Only the pictures are to be dropped; the rest of the data below is to be duplicated exactly.

● **Supplied material**

──────────

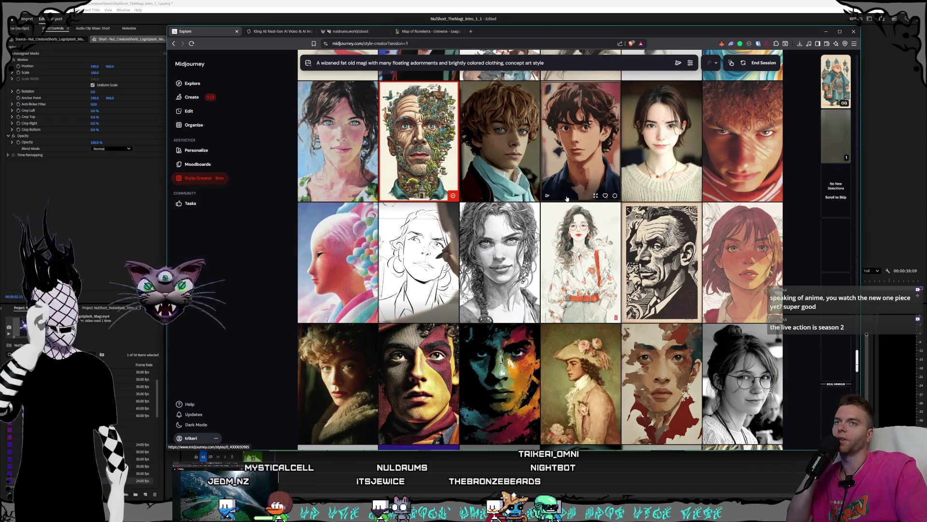
scroll(567, 198, down, 1)
scroll(567, 198, down, 2)
scroll(566, 200, down, 1)
scroll(565, 204, up, 2)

──────────

● **Answer space**
scroll(567, 198, down, 1)
scroll(567, 198, down, 2)
scroll(566, 200, down, 1)
scroll(565, 204, up, 2)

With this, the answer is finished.